Ikbal Ltaief (Kyndryl) "La 5G ne renie pas la 4G, il en sera de même pour la 6G"

Avec la mise en place de la plateforme France 6G, la technologie va commencer à faire parler d'elle. Ikbal Ltaief revient pour le JDN sur le bilan de la 5G en France et comment aborder la 6G.

JDN. Le gouvernement a annoncé cet été la mise en place de la plateforme France 6G. Les entreprises doivent-elles commencer à surveiller cette 6e génération de standards pour la technologie mobile ?

Ikbal Ltaief, practice leader Network, Edge & Digital Workplace Services chez Kyndryl France. © Kyndryl

Ikbal Ltaief. La recherche sur la 6G a bel et bien débuté. Un acteur comme Nokia en a fait sa thématique phare au Mobile Word Congress, début mars 2023, en donnant un aperçu des usages. La 6G concernera les expériences immersives, comme les hologrammes ou les capteurs dans des combinaisons haptiques pour la création de commandes via la gestuelle. Mais le cycle de passage d'une technologie à une autre est d'une dizaine d'années. La 6G est annoncée pour 2030, les entreprises commencent tout juste à adopter la 5G, il est trop tôt pour envisager la 6G. La transition se fera au moment opportun.

Vous dites que la 5G commence tout juste à se déployer au sein des entreprises. Quel bilan dresser alors de ces trois années de commercialisation ?
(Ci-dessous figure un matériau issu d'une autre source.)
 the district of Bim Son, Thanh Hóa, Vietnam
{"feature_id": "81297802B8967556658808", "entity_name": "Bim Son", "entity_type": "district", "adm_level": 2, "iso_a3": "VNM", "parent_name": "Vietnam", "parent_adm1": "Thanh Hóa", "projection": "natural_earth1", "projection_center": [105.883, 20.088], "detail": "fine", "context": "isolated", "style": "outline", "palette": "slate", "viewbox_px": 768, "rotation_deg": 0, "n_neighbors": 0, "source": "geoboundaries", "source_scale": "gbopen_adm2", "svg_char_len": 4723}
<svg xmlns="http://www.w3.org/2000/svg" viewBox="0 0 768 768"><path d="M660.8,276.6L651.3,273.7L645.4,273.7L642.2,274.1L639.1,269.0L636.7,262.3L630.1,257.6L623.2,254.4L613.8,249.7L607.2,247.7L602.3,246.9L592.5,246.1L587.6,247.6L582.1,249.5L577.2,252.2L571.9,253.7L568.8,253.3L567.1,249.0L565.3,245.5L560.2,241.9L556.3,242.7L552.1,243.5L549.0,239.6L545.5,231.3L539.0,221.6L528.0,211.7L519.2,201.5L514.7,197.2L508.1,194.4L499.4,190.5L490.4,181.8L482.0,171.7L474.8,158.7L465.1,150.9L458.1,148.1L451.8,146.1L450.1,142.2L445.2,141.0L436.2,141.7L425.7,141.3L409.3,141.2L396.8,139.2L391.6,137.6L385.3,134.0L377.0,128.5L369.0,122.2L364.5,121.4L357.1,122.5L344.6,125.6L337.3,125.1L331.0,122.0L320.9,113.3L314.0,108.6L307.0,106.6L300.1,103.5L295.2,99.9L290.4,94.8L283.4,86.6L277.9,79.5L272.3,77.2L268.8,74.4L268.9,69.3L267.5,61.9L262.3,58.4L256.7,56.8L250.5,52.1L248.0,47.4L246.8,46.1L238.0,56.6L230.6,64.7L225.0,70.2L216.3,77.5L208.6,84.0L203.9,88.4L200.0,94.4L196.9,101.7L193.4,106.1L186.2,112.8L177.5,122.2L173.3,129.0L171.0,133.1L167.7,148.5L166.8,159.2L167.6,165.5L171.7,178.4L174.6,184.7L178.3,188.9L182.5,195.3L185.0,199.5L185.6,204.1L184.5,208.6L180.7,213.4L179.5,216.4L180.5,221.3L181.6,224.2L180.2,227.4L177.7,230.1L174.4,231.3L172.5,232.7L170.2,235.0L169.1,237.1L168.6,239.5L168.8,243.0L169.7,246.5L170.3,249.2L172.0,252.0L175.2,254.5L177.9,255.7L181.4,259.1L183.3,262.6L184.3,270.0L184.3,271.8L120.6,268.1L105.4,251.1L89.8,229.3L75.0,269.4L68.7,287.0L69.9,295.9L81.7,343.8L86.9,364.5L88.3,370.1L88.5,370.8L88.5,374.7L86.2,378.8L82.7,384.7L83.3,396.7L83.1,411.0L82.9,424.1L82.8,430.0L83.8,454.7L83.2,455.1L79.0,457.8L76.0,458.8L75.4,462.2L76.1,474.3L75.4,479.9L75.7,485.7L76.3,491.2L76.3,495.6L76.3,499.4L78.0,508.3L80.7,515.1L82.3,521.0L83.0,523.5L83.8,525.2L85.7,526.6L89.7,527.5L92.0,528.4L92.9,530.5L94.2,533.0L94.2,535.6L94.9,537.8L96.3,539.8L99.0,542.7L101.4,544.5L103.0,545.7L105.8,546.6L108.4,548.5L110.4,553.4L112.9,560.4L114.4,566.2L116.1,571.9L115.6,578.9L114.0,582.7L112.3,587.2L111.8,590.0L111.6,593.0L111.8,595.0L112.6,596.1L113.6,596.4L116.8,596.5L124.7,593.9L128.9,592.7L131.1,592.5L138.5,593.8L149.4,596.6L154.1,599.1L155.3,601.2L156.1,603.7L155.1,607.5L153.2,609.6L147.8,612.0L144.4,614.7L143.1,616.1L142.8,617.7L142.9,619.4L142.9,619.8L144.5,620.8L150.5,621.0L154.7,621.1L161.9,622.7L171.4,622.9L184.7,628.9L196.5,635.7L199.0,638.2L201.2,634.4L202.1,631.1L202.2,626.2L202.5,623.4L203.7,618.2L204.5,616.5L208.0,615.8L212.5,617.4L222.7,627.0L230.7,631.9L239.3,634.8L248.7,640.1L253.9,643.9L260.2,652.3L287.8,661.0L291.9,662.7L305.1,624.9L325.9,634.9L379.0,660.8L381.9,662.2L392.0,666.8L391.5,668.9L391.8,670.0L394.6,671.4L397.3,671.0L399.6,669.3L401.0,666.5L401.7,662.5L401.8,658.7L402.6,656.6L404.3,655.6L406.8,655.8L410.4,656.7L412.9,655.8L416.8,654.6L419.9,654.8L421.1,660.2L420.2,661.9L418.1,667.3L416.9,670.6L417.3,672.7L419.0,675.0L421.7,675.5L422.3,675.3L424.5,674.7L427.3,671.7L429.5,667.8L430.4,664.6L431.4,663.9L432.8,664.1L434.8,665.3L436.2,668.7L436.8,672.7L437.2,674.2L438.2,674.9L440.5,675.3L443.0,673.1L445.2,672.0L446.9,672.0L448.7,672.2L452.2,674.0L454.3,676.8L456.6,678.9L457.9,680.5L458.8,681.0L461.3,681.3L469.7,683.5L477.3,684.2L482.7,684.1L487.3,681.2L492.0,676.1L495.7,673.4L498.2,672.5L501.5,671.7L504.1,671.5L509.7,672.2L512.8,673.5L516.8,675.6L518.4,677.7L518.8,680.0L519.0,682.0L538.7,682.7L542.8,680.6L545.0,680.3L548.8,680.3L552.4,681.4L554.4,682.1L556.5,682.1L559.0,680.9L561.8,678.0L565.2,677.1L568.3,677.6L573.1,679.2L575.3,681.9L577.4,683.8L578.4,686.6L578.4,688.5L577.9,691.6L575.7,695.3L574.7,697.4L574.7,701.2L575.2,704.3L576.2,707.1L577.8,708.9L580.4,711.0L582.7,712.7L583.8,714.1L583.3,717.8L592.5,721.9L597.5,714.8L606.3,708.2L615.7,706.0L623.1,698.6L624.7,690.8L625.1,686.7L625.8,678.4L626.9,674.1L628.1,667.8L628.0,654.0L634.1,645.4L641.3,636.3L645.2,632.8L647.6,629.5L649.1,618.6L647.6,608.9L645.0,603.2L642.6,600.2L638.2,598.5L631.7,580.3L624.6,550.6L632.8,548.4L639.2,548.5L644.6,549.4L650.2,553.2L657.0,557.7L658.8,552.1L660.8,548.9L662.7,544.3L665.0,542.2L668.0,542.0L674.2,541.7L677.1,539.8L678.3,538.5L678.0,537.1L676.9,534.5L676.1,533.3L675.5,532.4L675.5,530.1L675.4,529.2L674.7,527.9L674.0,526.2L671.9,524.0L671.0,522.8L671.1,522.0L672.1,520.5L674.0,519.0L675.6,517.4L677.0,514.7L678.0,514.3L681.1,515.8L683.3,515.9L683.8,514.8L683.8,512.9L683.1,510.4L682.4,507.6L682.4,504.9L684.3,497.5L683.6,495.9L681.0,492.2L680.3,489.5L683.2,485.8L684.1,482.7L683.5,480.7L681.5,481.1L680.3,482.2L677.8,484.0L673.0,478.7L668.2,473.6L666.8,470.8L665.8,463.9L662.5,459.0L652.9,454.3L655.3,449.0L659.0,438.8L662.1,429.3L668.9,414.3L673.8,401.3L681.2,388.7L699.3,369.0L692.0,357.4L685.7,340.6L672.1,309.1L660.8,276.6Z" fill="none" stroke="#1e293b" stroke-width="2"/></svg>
Il faut distinguer la 5G du grand public de celle des professionnels. Pour le grand public, le message s'était focalisé au lancement de la 5G sur les débits et les performances, notamment pour la vidéo et le gaming. Mais cela ne s'est pas révélé manifeste, les évolutions stagnent et les consommateurs ont été frustrés d'avoir payé un abonnement plus cher alors que les résultats n'étaient pas suffisants à leurs yeux. En France, la 5G n'a donc pas eu le succès anticipé alors que les opérateurs ont payé cher le prix des licences. Ces derniers n'ont pas assez répété que la 5G sert à pallier le manque de performance de la 4G, avec le nombre d'objets connectés grandissants.
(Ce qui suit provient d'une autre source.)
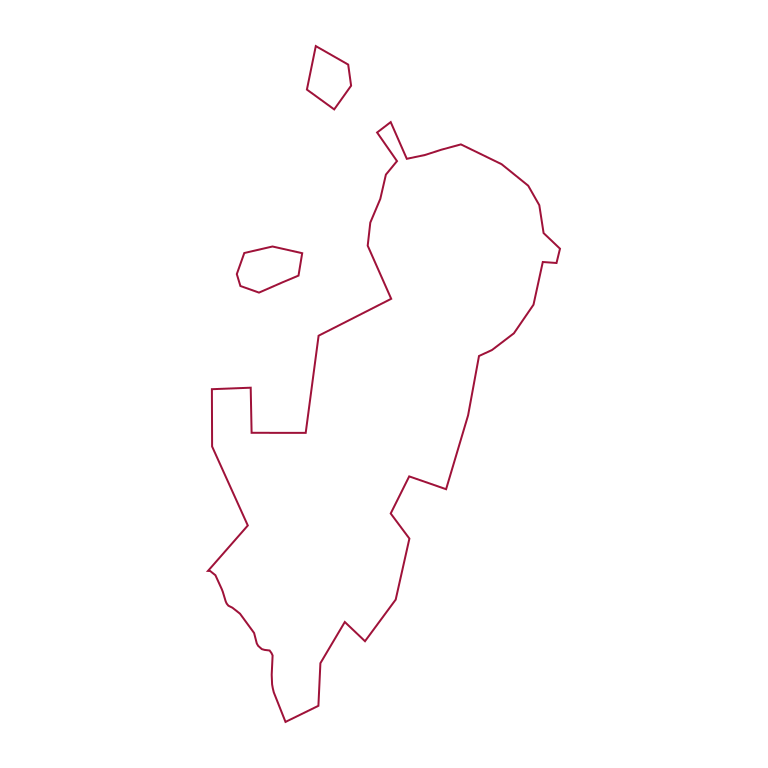 map outline of Moskva (orthographic projection)
{"feature_id": "RUS-2365", "entity_name": "Moskva", "entity_type": "Federal City", "adm_level": 1, "iso_a3": "RUS", "parent_name": "Russia", "parent_adm1": "", "projection": "orthographic", "projection_center": [37.264, 55.525], "detail": "fine", "context": "isolated", "style": "outline", "palette": "rose", "viewbox_px": 768, "rotation_deg": 0, "n_neighbors": 0, "source": "natural_earth", "source_scale": "10m", "svg_char_len": 1072}
<svg xmlns="http://www.w3.org/2000/svg" viewBox="0 0 768 768"><path d="M285.5,721.9L273.8,692.4L272.8,688.3L272.1,684.4L271.7,674.7L272.6,655.5L271.5,653.1L269.6,650.5L264.6,649.9L261.8,649.1L258.2,645.9L256.8,643.5L254.1,633.0L240.0,613.7L232.4,607.7L228.4,605.7L226.7,603.6L225.7,601.4L222.8,591.8L221.8,589.2L215.4,575.2L210.1,571.0L208.0,570.9L247.8,525.5L212.1,446.5L211.9,389.2L250.7,387.7L251.6,432.8L305.7,432.9L318.6,335.7L391.2,298.8L367.7,245.7L370.3,222.6L380.3,198.9L385.9,174.6L397.0,161.1L377.1,132.5L390.7,122.1L406.8,158.8L424.9,155.0L441.4,149.7L460.9,144.4L501.6,164.2L528.2,185.7L539.3,205.2L543.6,233.1L560.0,248.7L556.5,263.0L542.8,262.0L533.5,304.7L513.9,333.3L492.0,350.0L479.0,356.0L468.1,415.3L446.1,489.2L409.2,476.4L390.7,513.5L409.4,538.6L395.7,599.6L365.0,641.2L344.8,622.0L320.4,663.2L318.4,705.8L285.5,721.9ZM272.5,246.5L302.2,253.2L298.5,275.6L282.8,282.2L259.0,292.6L240.4,286.0L236.8,274.1L244.3,253.0L272.5,246.5ZM315.8,46.1L348.2,64.6L351.1,85.7L334.2,109.4L306.9,89.6L315.8,46.1Z" fill="none" stroke="#9f1239" stroke-width="2"/></svg>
Du côté des professionnels, l'avis est différent car les usages sont plus riches et ils adhèrent à la 5G. Mais les tarifs annoncés étaient prohibitifs, on parlait d'une licence à plus de 70 000 euros à l'année pour un seul site. Il a fallu attendre bien plus tard que cette contrainte soit levée, avec une licence inférieure au millier d'euros, pour que les entreprises se lancent. La 5G apporte beaucoup de valeur dans l'industrie 4.0 et la robotique, dans le secteur énergétique, notamment pour transférer les données d'une éolienne automatiquement vers son site de pilotage, dans la logistique pour le transport maritime et aérien ou encore dans les sites à ciel ouvert sans wifi, comme les mines. La santé est le prochain secteur qui se met à la 5G.
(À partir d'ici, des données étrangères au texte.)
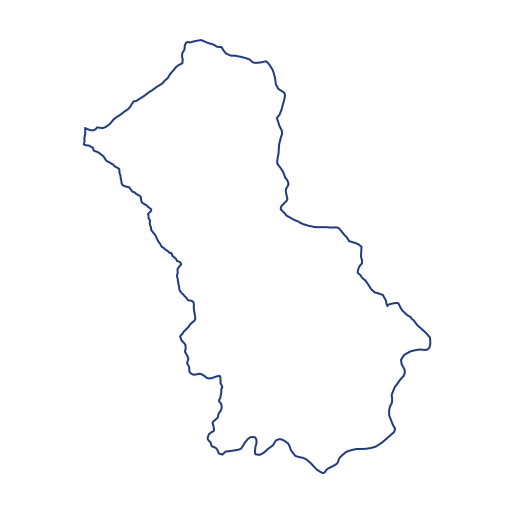 the district of Bjoka, Shemgang, Bhutan, rotated 5°
{"feature_id": "84629894B39816356167412", "entity_name": "Bjoka", "entity_type": "district", "adm_level": 2, "iso_a3": "BTN", "parent_name": "Bhutan", "parent_adm1": "Shemgang", "projection": "natural_earth1", "projection_center": [91.071, 26.964], "detail": "fine", "context": "isolated", "style": "outline", "palette": "blue", "viewbox_px": 512, "rotation_deg": 5, "n_neighbors": 0, "source": "geoboundaries", "source_scale": "gbopen_adm2", "svg_char_len": 6080}
<svg xmlns="http://www.w3.org/2000/svg" viewBox="0 0 512 512"><g transform="rotate(5 256 256)"><path d="M74.7,143.6L75.3,149.1L74.8,152.3L74.8,154.6L75.2,156.6L74.8,159.8L75.6,160.3L77.9,160.6L79.7,160.5L82.2,161.6L83.5,162.2L84.4,162.8L84.5,163.7L85.2,165.1L87.3,165.8L89.0,166.2L91.0,167.1L92.3,168.1L94.6,169.4L95.4,170.1L98.6,174.2L102.1,175.6L103.8,176.6L105.4,177.2L107.5,179.0L112.0,181.0L112.3,181.7L112.6,184.3L113.0,185.8L113.9,187.4L114.4,190.1L115.5,193.6L115.7,195.2L116.8,196.9L117.7,197.5L119.2,197.7L120.1,198.1L121.2,198.4L123.8,198.6L124.3,199.4L124.8,200.0L125.7,200.8L126.5,201.8L127.4,202.6L128.0,202.9L129.6,203.2L131.1,204.5L135.0,206.3L136.2,207.4L136.6,210.1L137.4,212.1L138.0,212.9L142.9,215.3L143.9,216.3L145.9,217.5L147.0,218.2L147.6,219.1L147.5,220.0L147.3,220.6L145.9,222.2L144.9,223.4L144.9,224.1L145.5,225.5L145.7,227.7L147.5,230.3L147.2,231.7L147.4,233.1L147.7,233.9L148.1,235.3L148.9,236.5L149.1,237.8L149.3,239.2L154.4,244.7L155.3,246.6L157.2,249.7L159.2,252.0L160.7,254.2L161.5,255.2L163.4,256.0L164.7,257.3L165.6,257.6L167.9,259.0L169.4,260.2L170.0,260.5L170.9,260.2L172.0,261.3L172.3,262.3L172.7,263.1L175.9,265.3L177.1,266.5L177.8,267.8L179.9,268.4L181.4,269.2L181.9,270.2L182.1,271.0L181.3,272.0L180.2,273.9L179.2,275.2L179.0,276.6L179.5,279.9L179.0,281.8L179.1,283.0L179.4,284.1L180.0,285.3L180.2,287.2L181.0,289.2L181.0,290.3L181.8,292.4L182.6,296.0L183.5,297.7L185.4,299.7L186.8,300.5L188.1,302.0L190.0,303.5L191.0,304.5L191.9,305.8L192.9,306.1L194.7,306.1L196.3,306.5L197.7,307.4L198.3,309.5L198.5,312.9L198.7,313.8L199.0,315.4L199.6,317.8L200.6,321.4L201.0,323.9L200.5,325.4L199.8,326.4L198.7,327.3L197.5,328.6L195.8,330.6L195.3,332.1L190.4,337.9L190.1,338.9L189.1,340.4L187.7,342.1L187.4,342.7L189.4,347.0L190.3,347.4L191.7,348.7L193.5,350.8L193.6,351.8L193.8,352.6L194.0,354.9L193.6,356.6L193.6,357.5L194.3,358.7L196.5,361.7L196.7,362.7L197.5,363.9L197.4,365.3L196.8,367.9L196.8,369.1L198.2,370.9L198.8,372.0L199.2,373.3L199.7,377.1L200.3,377.7L201.5,378.7L204.0,379.7L206.8,379.2L210.1,378.2L212.4,378.6L215.4,380.2L217.2,381.5L219.2,382.0L221.5,381.8L222.9,381.5L224.6,380.5L227.0,379.5L229.9,378.5L230.9,379.2L231.7,384.1L231.7,385.8L233.6,388.7L233.8,390.2L233.2,390.8L233.1,392.2L233.3,395.0L232.9,398.6L232.8,400.6L232.2,401.7L231.8,402.5L232.0,404.2L233.5,405.4L234.4,407.0L235.0,409.2L235.0,410.2L234.8,411.8L234.2,413.2L233.6,414.5L232.8,415.7L232.3,417.2L232.2,419.1L232.0,420.1L231.5,420.9L227.5,425.0L227.4,426.5L228.4,429.1L228.6,429.9L229.2,431.7L229.3,432.7L229.2,433.7L228.6,434.5L227.1,435.3L225.4,436.9L224.7,437.7L224.4,438.5L223.9,440.3L223.7,441.8L223.9,442.6L224.4,443.3L225.9,444.9L227.0,445.7L227.3,446.4L227.8,447.9L228.1,448.5L228.7,449.4L231.7,450.3L233.2,451.1L233.9,451.9L234.3,452.5L234.8,453.1L235.2,453.9L235.4,454.6L236.1,455.8L236.7,456.2L239.9,456.7L240.3,456.0L242.8,453.5L248.5,452.3L254.8,450.7L257.1,449.7L258.6,448.2L261.5,442.3L264.0,438.8L266.4,437.0L268.4,436.6L270.6,436.7L271.5,437.4L272.3,438.8L272.8,441.5L272.5,444.2L272.1,445.8L272.0,447.6L272.1,451.6L272.3,452.7L273.0,453.5L274.3,453.7L276.9,453.8L280.6,451.6L284.7,447.2L289.5,443.0L290.5,440.7L291.6,438.5L292.7,437.5L295.3,436.4L298.0,436.6L300.8,437.8L304.4,440.0L306.2,442.9L307.5,446.1L310.1,449.1L312.6,451.7L315.3,452.4L320.1,452.9L322.7,453.7L324.5,454.6L328.7,457.7L334.9,463.3L338.2,465.1L341.1,466.3L342.2,466.3L343.3,465.5L344.7,463.0L346.3,461.4L351.6,458.2L354.3,456.2L355.5,454.5L356.0,452.4L356.7,450.0L359.2,447.0L363.0,443.2L367.8,441.1L372.5,439.6L381.8,438.6L387.4,437.2L392.0,435.4L397.7,431.0L408.4,419.9L409.1,418.5L409.5,417.4L409.6,416.3L409.3,415.4L407.2,412.5L402.7,403.6L402.2,400.0L402.1,397.9L402.3,396.1L402.7,394.0L404.1,390.7L404.2,388.6L404.0,385.5L403.4,383.7L403.4,381.8L405.7,374.4L408.2,370.6L409.7,367.8L411.3,365.4L413.5,362.7L413.8,361.4L414.3,360.2L414.4,358.7L414.2,357.4L413.6,355.6L413.0,354.9L410.5,351.0L409.5,346.9L411.1,343.6L412.7,341.2L418.6,337.3L424.8,335.4L428.3,334.8L432.5,334.9L434.8,334.3L436.6,332.6L437.3,328.6L437.0,325.5L436.3,321.8L435.4,321.1L431.8,317.6L422.4,310.6L419.1,306.7L416.6,304.9L415.6,303.5L411.6,301.6L406.3,297.4L404.7,295.2L402.1,290.9L400.3,290.4L396.3,291.4L392.7,292.6L391.2,294.2L390.1,292.3L389.5,289.6L388.3,287.4L386.6,285.2L386.3,284.4L385.6,283.7L379.5,282.2L378.0,282.1L376.5,281.3L373.5,278.9L369.8,274.0L367.5,271.3L363.8,268.6L361.4,265.7L359.3,264.3L358.7,263.5L358.8,261.9L359.3,259.1L360.3,256.7L362.2,254.2L362.0,251.3L360.6,247.2L360.3,237.7L359.6,237.1L356.9,235.4L354.5,234.6L347.4,233.0L344.7,229.3L342.5,227.6L336.4,221.3L334.8,220.5L330.1,220.9L327.5,221.2L324.6,221.1L320.0,221.4L315.7,221.9L311.0,222.0L309.3,221.7L305.6,221.3L303.5,220.8L300.4,220.2L296.8,218.9L295.1,217.9L291.3,216.9L285.4,214.2L283.3,213.3L282.3,212.7L281.6,211.5L278.3,208.9L276.7,207.5L276.5,205.9L277.0,204.0L281.8,198.2L282.3,196.2L280.7,191.5L280.0,188.7L280.1,186.4L281.5,183.6L282.1,181.4L281.7,180.2L281.0,178.7L279.7,176.6L278.5,175.8L275.6,169.7L272.5,165.8L269.3,162.4L268.9,160.1L268.9,158.0L269.5,151.6L269.3,142.9L270.5,135.4L271.3,132.5L270.8,128.8L268.2,124.7L266.6,121.1L265.5,118.4L264.7,116.9L267.1,113.2L268.5,108.6L270.6,97.3L270.8,94.6L270.8,93.2L270.0,90.9L263.6,87.5L260.8,83.1L259.4,76.9L257.7,72.1L256.1,68.7L252.0,63.5L249.8,61.6L248.5,61.2L246.7,61.9L242.8,63.0L238.3,63.7L235.8,63.3L233.5,61.5L231.9,60.6L227.8,59.6L222.8,58.8L217.8,58.3L213.4,58.6L208.4,56.9L205.3,53.6L204.2,51.9L203.5,51.0L198.7,50.9L195.6,49.2L189.0,47.8L185.0,46.4L182.0,45.7L175.7,47.5L171.9,49.0L169.2,48.8L167.7,49.7L166.7,52.5L166.8,55.9L166.1,58.0L164.8,60.7L164.9,63.7L165.9,66.6L165.8,70.4L162.5,72.4L159.8,74.8L157.8,77.9L154.7,82.0L152.5,86.6L149.9,89.1L147.6,92.3L142.1,96.4L137.5,100.5L135.7,101.6L130.7,106.2L124.9,110.7L123.1,112.1L120.8,112.5L118.9,115.7L117.4,118.9L115.4,121.2L112.4,123.5L109.9,125.9L107.6,127.9L105.9,129.0L102.3,132.3L98.8,137.3L95.4,140.3L93.0,141.6L91.2,142.1L90.4,141.9L86.5,141.8L85.3,143.5L83.6,144.7L81.1,145.2L79.3,144.9L76.8,144.3L75.6,143.7L74.7,143.6Z" fill="none" stroke="#1e3a8a" stroke-width="2"/></g></svg>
Quels conseils donneriez-vous aux entreprises concernant leur adoption de la 5G puis de la 6G ?

Il faut toujours garder en tête que l'adoption d'une technologie ne doit pas se faire dans une logique de curiosité mais dans le cadre d'un besoin, pour répondre à un vision métier. Si ce n'est pas respecté, le projet sera forcément coûteux. Il faut également retenir que l'adoption de ces technologies ne remet pas en cause les investissements passés car les technologies sont complémentaires. Le Wifi par exemple complète en indoor la 5G. La 5G ne renie pas la 4G, il en sera de même pour la 6G. Il ne faut pas voir une opposition entre les réseaux.

Quelle évolution anticipez-vous ?

Le monde professionnel est générateur d'un grand nombre de données. On a besoin qu'elles soient vite traitées pour prendre des décisions. La 5G va ainsi favoriser l'edge computing et l'IoT dans la mesure où elle va accroître les capacités à traiter l'information en local. L'edge computing va se justifier par la volumétrie des données et les besoins métier d'analyse, et la 5G répond justement à davantage de collectes d'informations. Le network slicing de la 5G offre par ailleurs la capacité d'appliquer un même protocole IT-OT (pour les technologies informatiques et opérationnelles) en edge computing. Cela renforce la cybersécurité.

Ikbal Ltaief est practice leader network, edge & digital workplace services chez l'entreprise de services numériques Kyndryl. Il a précédemment passé 17 ans chez IBM en tant que manager.